== Material provided ==
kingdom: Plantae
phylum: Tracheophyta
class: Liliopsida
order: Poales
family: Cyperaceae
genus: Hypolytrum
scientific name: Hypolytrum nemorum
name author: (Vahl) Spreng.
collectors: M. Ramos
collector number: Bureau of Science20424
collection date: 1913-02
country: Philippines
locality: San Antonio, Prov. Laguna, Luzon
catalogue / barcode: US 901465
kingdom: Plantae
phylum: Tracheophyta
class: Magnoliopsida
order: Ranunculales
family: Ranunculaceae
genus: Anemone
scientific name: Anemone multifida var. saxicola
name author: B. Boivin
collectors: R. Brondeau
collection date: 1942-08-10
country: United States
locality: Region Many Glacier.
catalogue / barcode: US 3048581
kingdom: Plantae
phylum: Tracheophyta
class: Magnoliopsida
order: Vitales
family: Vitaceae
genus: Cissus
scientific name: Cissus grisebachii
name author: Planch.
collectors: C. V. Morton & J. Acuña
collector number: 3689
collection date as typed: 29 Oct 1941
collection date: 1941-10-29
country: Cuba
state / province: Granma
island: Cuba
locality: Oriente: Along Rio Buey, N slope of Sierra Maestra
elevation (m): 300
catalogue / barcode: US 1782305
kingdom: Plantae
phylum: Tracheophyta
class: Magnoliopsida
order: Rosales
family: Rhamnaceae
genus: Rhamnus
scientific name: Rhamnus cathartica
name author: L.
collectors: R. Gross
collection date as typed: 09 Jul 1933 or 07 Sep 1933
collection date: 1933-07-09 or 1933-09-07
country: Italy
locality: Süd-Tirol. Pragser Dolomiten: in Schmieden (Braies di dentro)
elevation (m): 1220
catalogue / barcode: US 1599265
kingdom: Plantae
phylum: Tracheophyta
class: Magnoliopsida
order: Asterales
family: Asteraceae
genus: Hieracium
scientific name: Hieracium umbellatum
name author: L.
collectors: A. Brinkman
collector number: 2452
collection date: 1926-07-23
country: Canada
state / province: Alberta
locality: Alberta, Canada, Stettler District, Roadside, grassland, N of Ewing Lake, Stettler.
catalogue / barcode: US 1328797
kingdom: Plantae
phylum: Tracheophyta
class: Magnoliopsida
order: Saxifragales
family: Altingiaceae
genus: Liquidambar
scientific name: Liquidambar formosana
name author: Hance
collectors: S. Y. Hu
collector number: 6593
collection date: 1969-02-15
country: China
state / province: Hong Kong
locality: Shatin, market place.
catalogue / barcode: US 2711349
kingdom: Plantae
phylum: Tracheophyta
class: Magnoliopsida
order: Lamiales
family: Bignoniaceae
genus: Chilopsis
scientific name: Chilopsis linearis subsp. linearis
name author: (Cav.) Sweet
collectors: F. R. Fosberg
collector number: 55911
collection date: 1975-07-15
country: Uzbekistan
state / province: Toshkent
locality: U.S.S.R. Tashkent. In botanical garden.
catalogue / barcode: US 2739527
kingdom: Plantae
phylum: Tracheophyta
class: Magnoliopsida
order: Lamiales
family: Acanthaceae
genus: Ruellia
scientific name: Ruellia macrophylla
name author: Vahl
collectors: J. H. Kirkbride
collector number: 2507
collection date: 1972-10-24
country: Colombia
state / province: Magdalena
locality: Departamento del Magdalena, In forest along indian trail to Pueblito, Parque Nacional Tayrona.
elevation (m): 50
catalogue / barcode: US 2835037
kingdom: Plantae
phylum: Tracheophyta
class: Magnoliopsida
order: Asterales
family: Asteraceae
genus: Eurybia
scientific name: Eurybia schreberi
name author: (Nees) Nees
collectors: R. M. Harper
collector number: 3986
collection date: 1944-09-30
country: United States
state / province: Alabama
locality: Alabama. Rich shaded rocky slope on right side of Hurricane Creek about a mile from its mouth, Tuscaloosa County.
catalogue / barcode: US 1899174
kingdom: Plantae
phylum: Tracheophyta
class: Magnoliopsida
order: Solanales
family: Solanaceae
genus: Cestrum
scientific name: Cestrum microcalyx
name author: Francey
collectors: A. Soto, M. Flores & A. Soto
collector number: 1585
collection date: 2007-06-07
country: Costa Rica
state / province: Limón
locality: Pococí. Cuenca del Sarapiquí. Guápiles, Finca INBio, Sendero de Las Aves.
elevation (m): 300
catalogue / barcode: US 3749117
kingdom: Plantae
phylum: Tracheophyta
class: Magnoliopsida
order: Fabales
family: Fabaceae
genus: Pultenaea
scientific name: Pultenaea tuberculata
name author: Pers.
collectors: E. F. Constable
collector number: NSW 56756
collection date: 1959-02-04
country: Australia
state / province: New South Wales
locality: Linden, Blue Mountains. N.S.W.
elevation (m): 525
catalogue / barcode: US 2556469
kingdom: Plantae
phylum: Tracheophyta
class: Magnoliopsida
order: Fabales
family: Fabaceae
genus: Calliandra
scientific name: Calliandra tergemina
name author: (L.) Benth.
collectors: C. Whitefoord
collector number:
===
> _Directions_
Starting with the line that contains "scientific name: Hypolytrum nemorum" and going on through the line that contains "country: Cuba", give those lines of the data above as a numbered list. Leave out any blank lines.

> _Reply to the exercise_
1. scientific name: Hypolytrum nemorum
2. name author: (Vahl) Spreng.
3. collectors: M. Ramos
4. collector number: Bureau of Science20424
5. collection date: 1913-02
6. country: Philippines
7. locality: San Antonio, Prov. Laguna, Luzon
8. catalogue / barcode: US 901465
9. kingdom: Plantae
10. phylum: Tracheophyta
11. class: Magnoliopsida
12. order: Ranunculales
13. family: Ranunculaceae
14. genus: Anemone
15. scientific name: Anemone multifida var. saxicola
16. name author: B. Boivin
17. collectors: R. Brondeau
18. collection date: 1942-08-10
19. country: United States
20. locality: Region Many Glacier.
21. catalogue / barcode: US 3048581
22. kingdom: Plantae
23. phylum: Tracheophyta
24. class: Magnoliopsida
25. order: Vitales
26. family: Vitaceae
27. genus: Cissus
28. scientific name: Cissus grisebachii
29. name author: Planch.
30. collectors: C. V. Morton & J. Acuña
31. collector number: 3689
32. collection date as typed: 29 Oct 1941
33. collection date: 1941-10-29
34. country: Cuba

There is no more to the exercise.